Why We Travel: Nancy Sathre-Vogel’s Story
This is part of a series of article in which travellers share what draws them to the road. If you enjoy Nancy’s article, subscribe to TravelBlogs and stay updated when new stories like it are posted.
What could possess an otherwise perfectly sane family to take off to pedal bicycles 20,000 miles from one end of the earth to the other? I wish I knew…
We were just your ordinary, everyday, American family one day. And the next we were anything but. In May 2008 the four of us were living in a typical American home in Boise, Idaho. The boys attended fourth grade at a local elementary school. I taught Special Ed at a local high school. John was serving as our stay-at-home dad, fixing up the house and doing other assorted chores. In short – life was typical and predictable.
I was living the American Dream – and doesn’t everybody want the American Dream?
But a month later, the four of us were living a life very few can imagine. We arose every morning in our tent, packed our sleeping bags, strapped all our earthly belongings onto our bicycles, and pedaled away to face the adventures of the day – of which there were plenty!
How did that transformation happen?
I suppose I could give some trite answer here– we woke up one day and decided we wanted more… blah, blah, blah… But the reality is that I honestly don’t know how it all came to be.
What I do know is that I’ve always been adventurous and independent and (perhaps) a little foolhardy. My mom always told me stories of when I was little – of how I scared the pants off her with my antics. And I know that my wanderlust began in earnest when my parents took me to Mexico when I was sixteen – my eyes were opened to the fact that there’s a whole new world out there!
I’m sure my time in the Peace Corps in Honduras helped push me along. As did the two years I taught in Egypt with my husband. During our seven years in Ethiopia our twin boys were born, and they moved with us to Taiwan and then on to Malaysia.
So by the time we moved to my hometown of Boise, Idaho when the boys were seven, we had been around the world a time or two. We had also learned to thrive on the unexpected nature of travel in third world nations.
But yet – there was another side of us. That side that believed – truly believed – that to be a “proper” parent, one must do what’s expected. One must drop the kids off at daycare, work all day, pick the kids up, fix a quick dinner, take the kids to soccer practice, and then collapse into bed utterly exhausted. After all – that’s what society raised us to believe is right. That’s what we should want.
And so it was that I went about my daily routine. I taught all day dealing with unruly teenagers. By the time I got home, I was too tired to truly enjoy my own boys. But I didn’t question it because…well, I was living the American Dream – and doesn’t everybody want the American Dream?

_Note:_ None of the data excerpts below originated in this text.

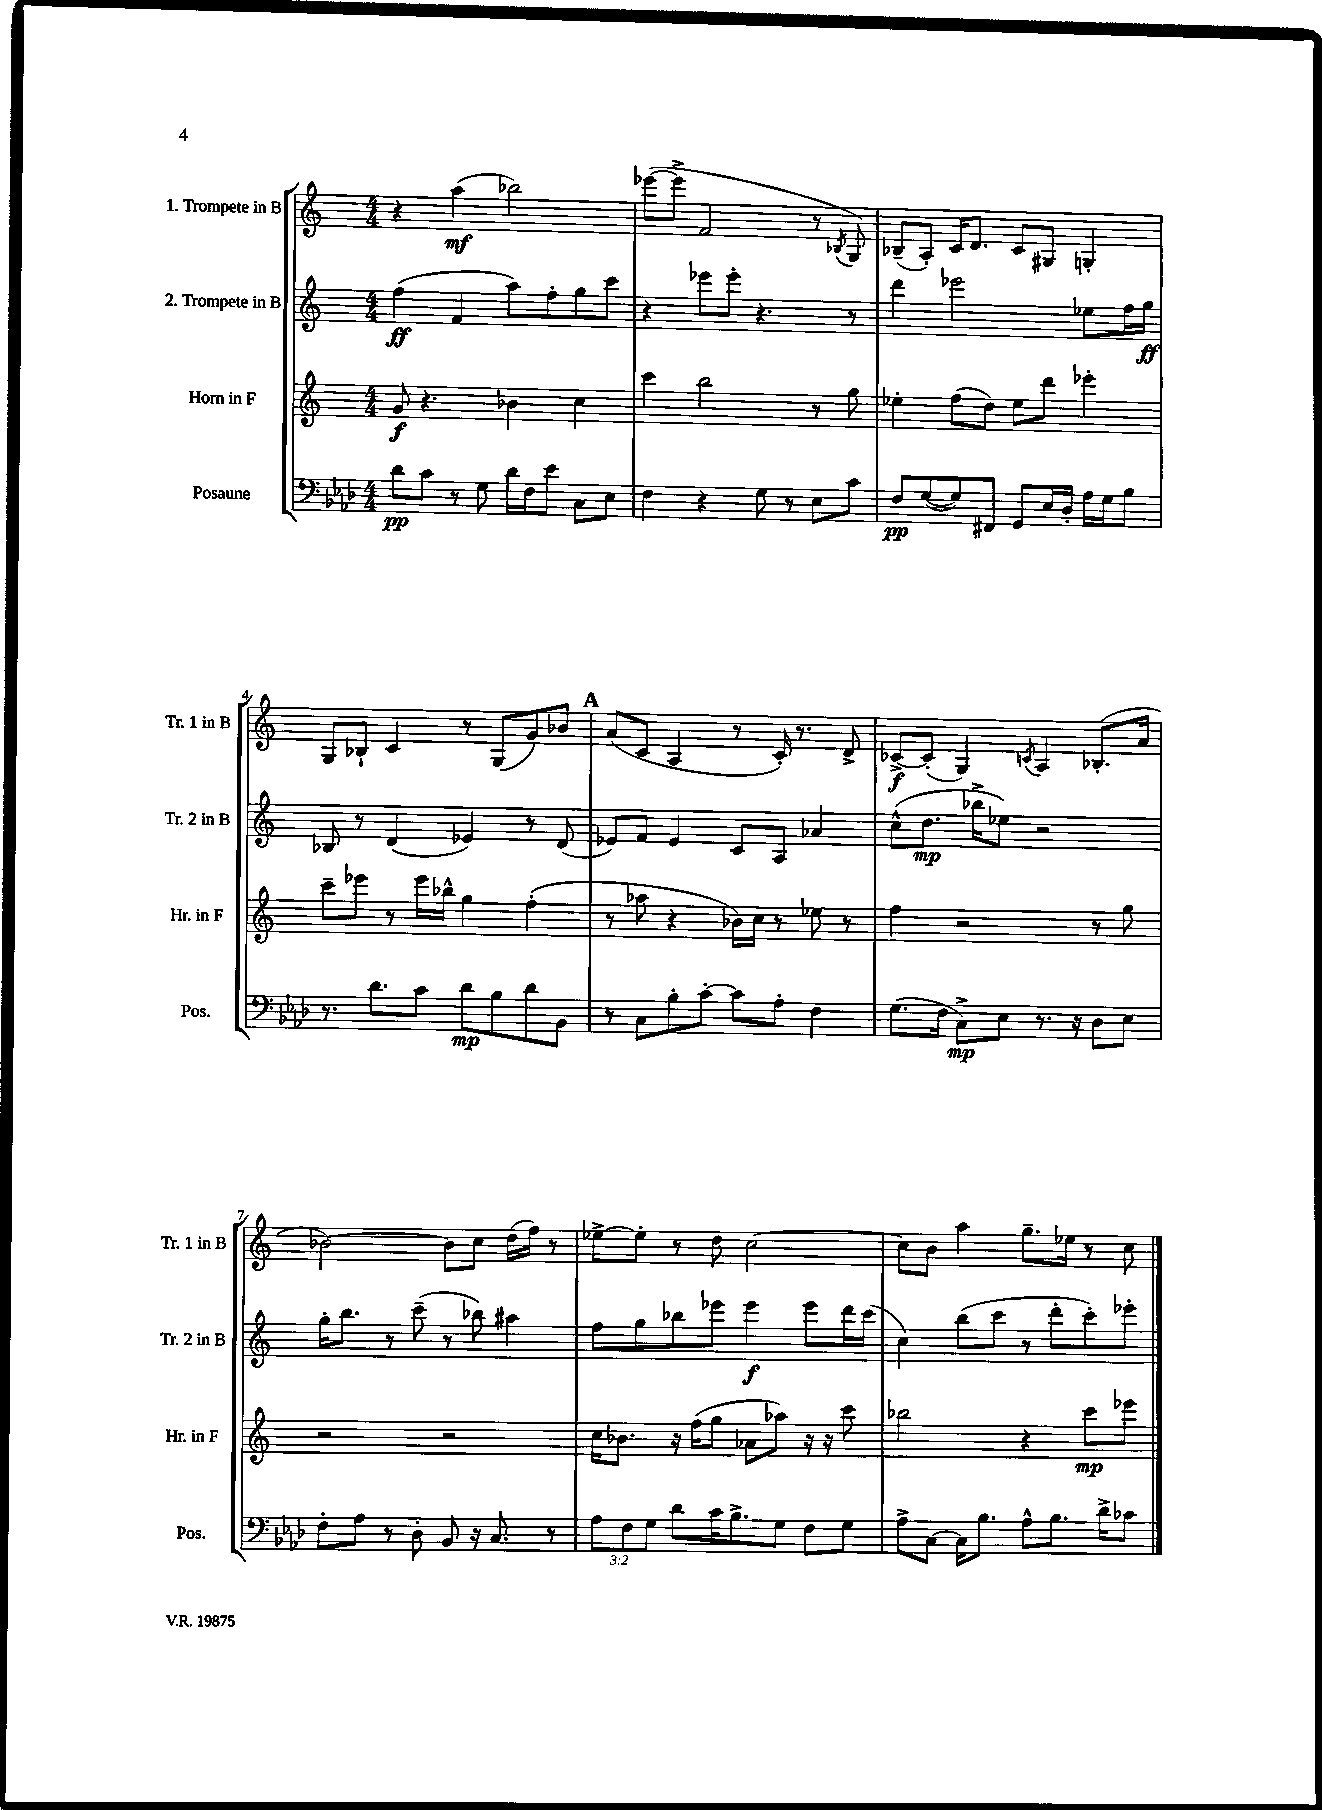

**kern	**dynam	**kern	**dynam	**kern	**dynam	**kern	**dynam
*part4	*part4	*part3	*part3	*part2	*part2	*part1	*part1
*staff4	*staff4	*staff3	*staff3	*staff2	*staff2	*staff1	*staff1
*I"Posaune	*	*I"Horn in F	*	*I"2. Trompete in B	*	*I"1. Trompete in B	*
*I'Pos.	*	*I'Hr. in F	*	*I'Tr. 2 in B	*	*I'Tr. 1 in B	*
*clefF4	*	*clefG2	*	*clefG2	*	*clefG2	*
*k[b-e-a-d-]	*	*k[]	*	*k[]	*	*k[]	*
*M4/4	*	*M4/4	*	*M4/4	*	*M4/4	*
=1	=1	=1	=1	=1	=1	=1	=1
8d-\L	pp	8g/	f	(4ff\	ff	4r	.
8c\J	.	4.r	.	.	.	.	.
8r	.	.	.	4f/	.	(4aa\	mf
8G\	.	.	.	.	.	.	.
16d-\LL	.	4b-X\	.	8aa\L)	.	2bb-X\)	.
16F\J	.	.	.	.	.	.	.
8e-\J	.	.	.	8ff'\	.	.	.
8C\L	.	4cc\	.	8gg\	.	.	.
8E-\J	.	.	.	8ccc\J	.	.	.
=2	=2	=2	=2	=2	=2	=2	=2
4F\	.	4ccc\	.	4r	.	([8eee-X\L	.
.	.	.	.	.	.	8eee-^\J]	.
4r	.	2bb\	.	8eee-X\L	.	2f/	.
.	.	.	.	8eee-'\J	.	.	.
8G\	.	.	.	4.r	.	.	.
8r	.	.	.	.	.	.	.
8E-\L	.	8r	.	.	.	8r	.
.	.	.	.	.	.	8qB-X/	.
8c\J	.	8gg\	.	8r	.	8G/)	.
=3	=3	=3	=3	=3	=3	=3	=3
8F/L	pp	4ee-X'\	.	4ddd\	.	(8B-X~/L	.
([8G/	.	.	.	.	.	8A'/J)	.
8G/])	.	(8ff\L	.	2eee-X\	.	16c/KL	.
.	.	.	.	.	.	8.d/J	.
8FF#X/J	.	8dd\J)	.	.	.	.	.
8GG/L	.	8ee-\L	.	.	.	8c/L	.
16E-/L	.	8ddd\J	.	.	.	8G#X/J	.
16D-'/JJ	.	.	.	.	.	.	.
16A-\LL	.	4eee-X'\	.	8ee-X\L	.	4Gn'/	.
16G\J	.	.	.	.	.	.	.
8B-\J	.	.	.	16ff\L	.	.	.
.	.	.	.	16gg\JJ	ff	.	.
!!LO:LB:g=z
=4	=4	=4	=4	=4	=4	=4	=4
8.r	.	8ccc~\L	.	8B-X/	.	8G/L	.
.	.	8eee-X\J	.	8r	.	8B-X`/J	.
8.d-\L	.	.	.	.	.	.	.
.	.	8r	.	(4d/	.	4c/	.
8c\J	.	16eee-\LL	.	.	.	.	.
.	.	16bb-X^^\JJ	.	.	.	.	.
8d-\L	mp	4gg\	.	4e-X/)	.	8r	.
8B-\	.	.	.	.	.	(8G/L	.
8d-\	.	(4ff'\	.	8r	.	8g/)	.
8BB-\J	.	.	.	(8d/	.	8b-X/J	.
!!LO:REH:place=s1:t=A
=5	=5	=5	=5	=5	=5	=5	=5
8r	.	8r	.	8e-X/L)	.	(8a/L	.
8C\L	.	8aa-X\	.	8f/J	.	8c/J	.
8B-'\	.	4r	.	4e-/	.	4A/	.
[8c'\J	.	.	.	.	.	.	.
8c\L]	.	16b-X\LL)	.	8c/L	.	8r	.
.	.	16cc\JJ	.	.	.	.	.
8A-'\J	.	8r	.	8A/J	.	16c'/)	.
.	.	.	.	.	.	8.r	.
4F\	.	8ee-X\	.	4a-X/	.	.	.
.	.	8r	.	.	.	8d^/	.
=6	=6	=6	=6	=6	=6	=6	=6
(8.G\L	.	4ff\	.	(8cc^^\L	.	[8c-X^/L	f
.	.	.	.	8.dd\J	mp	(8c-'/J]	.
16F\Jk	.	.	.	.	.	.	.
8C^\L)	mp	2r	.	.	.	4G/)	.
.	.	.	.	16bb-X^\KL	.	.	.
8E-\J	.	.	.	8ee-X\J)	.	.	.
.	.	.	.	.	.	8qcn/	.
8.r	.	.	.	2r	.	4A/	.
16r	.	.	.	.	.	.	.
8D-\L	.	8r	.	.	.	(8.B-X'/L	.
8E-\J	.	8gg\	.	.	.	.	.
.	.	.	.	.	.	16a/Jk	.
!!LO:LB:g=z
=7	=7	=7	=7	=7	=7	=7	=7
8F'\L	.	2r	.	16gg'\KL	.	[2b-X\)	.
.	.	.	.	8.bb\J	.	.	.
8A-\J	.	.	.	.	.	.	.
8r	.	.	.	8r	.	.	.
8D-'\	.	.	.	(8ccc~\	.	.	.
8BB-/	.	2r	.	8r	.	8b-\L]	.
16r	.	.	.	8bb-X\)	.	8cc\J	.
8.C/	.	.	.	.	.	.	.
.	.	.	.	4aa#X\	.	(16dd\LL	.
.	.	.	.	.	.	16ff\JJ)	.
8r	.	.	.	.	.	8r	.
=8	=8	=8	=8	=8	=8	=8	=8
12A-\L	.	16cc\KL	.	8ff\L	.	[8ee-X^\L	.
.	.	8.b-X\J	.	.	.	.	.
12F\	.	.	.	.	.	.	.
.	.	.	.	8gg\	.	8ee-'\J]	.
12G\J	.	.	.	.	.	.	.
8d-\L	.	16r	.	8bb-X\	.	8r	.
.	.	(16ff\KL	.	.	.	.	.
16c\K	.	8gg\J	.	8eee-X\J	.	8dd\	.
8.B-^\	.	.	.	.	.	.	.
.	.	8a-X\L	.	4eee-\	f	[2cc\	.
8G\J	.	8aa-X\J)	.	.	.	.	.
8F\L	.	16r	.	8eee-\L	.	.	.
.	.	16r	.	.	.	.	.
8G\J	.	8ccc\	.	16ddd\L	.	.	.
.	.	.	.	(16ccc\JJ	.	.	.
=9	=9	=9	=9	=9	=9	=9	=9
8A-^\L	.	2bb-X\	.	4cc\)	.	8cc\L]	.
[8C\J	.	.	.	.	.	8b\J	.
16C\KL]	.	.	.	(8bb\L	.	4aa\	.
8.B-\J	.	.	.	.	.	.	.
.	.	.	.	8ccc\J	.	.	.
8A-^^\L	.	4r	.	8r	.	8.gg~\L	.
8.B-\J	.	.	.	8ddd'\L	.	.	.
.	.	.	.	.	.	16ee-X\Jk	.
.	.	8ccc\L	mp	8ccc'\)	.	8r	.
16d-^\KL	.	.	.	.	.	.	.
8c-X\J	.	8eee-X\J	.	8eee-X'\J	.	8cc\	.
==	==	==	==	==	==	==	==
*-	*-	*-	*-	*-	*-	*-	*-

And then came the day – a beautiful spring day in March of 2006. That day, John slumped into our house after a particularly rough day in the classroom (he’s a teacher too) and collapsed into his favorite chair by the window. His eyes glazed over and I knew he wasn’t looking at the lawn which desperately needed mowing or the barn which needed fixing. He was farther away. Much farther away.
Was this the way I wanted it to be? Was the American Dream the be-all and end-all?
“Nancy,” he said, “I can’t do this. I need to get away. I want to buy a triple bike and take off. Just me and the kids – out exploring the world. We’ll be the three musketeers. We’ll be Mr. Incredible and his children saving the world from destruction and injustice! We’ll be Superman and Spiderman and the Incredible Hulk rolled into one! Oh yeah – and you can tag along too.”
I started thinking about our life in Boise, Idaho and the American Dream? And I started to wonder about the real question: Was this the way I wanted it to be? Was the American Dream the be-all and end-all? Was it the path to enlightenment and roadway to happiness? Would I, could I, be content with a big house in the suburbs and some cars? Was that really what life was all about?
Within a few weeks we had made the decision to go for it. Life was too short to not go and besides – our boys would never be eight years old again. Two months later we headed out to see our country with our boys.
We spent one year on the road that time. Twelve months of being together, growing together, learning together. 365 days of taking on challenges together as a family and triumphing over them. In short – it was one year of magic.
And so – the decision to take off again came easily. We knew the challenges we would face. We knew the rewards. We knew the magic.
Now, we are nine months into a 20,000-mile trek from Alaska to Argentina. We’ve pedaled 7000 miles, camped on the side of the road about 200 nights, and consumed more granola bars than I can count. But we’ve also grown together as a family and forged a bond that cannot be broken. And for us – that’s what keeps us going.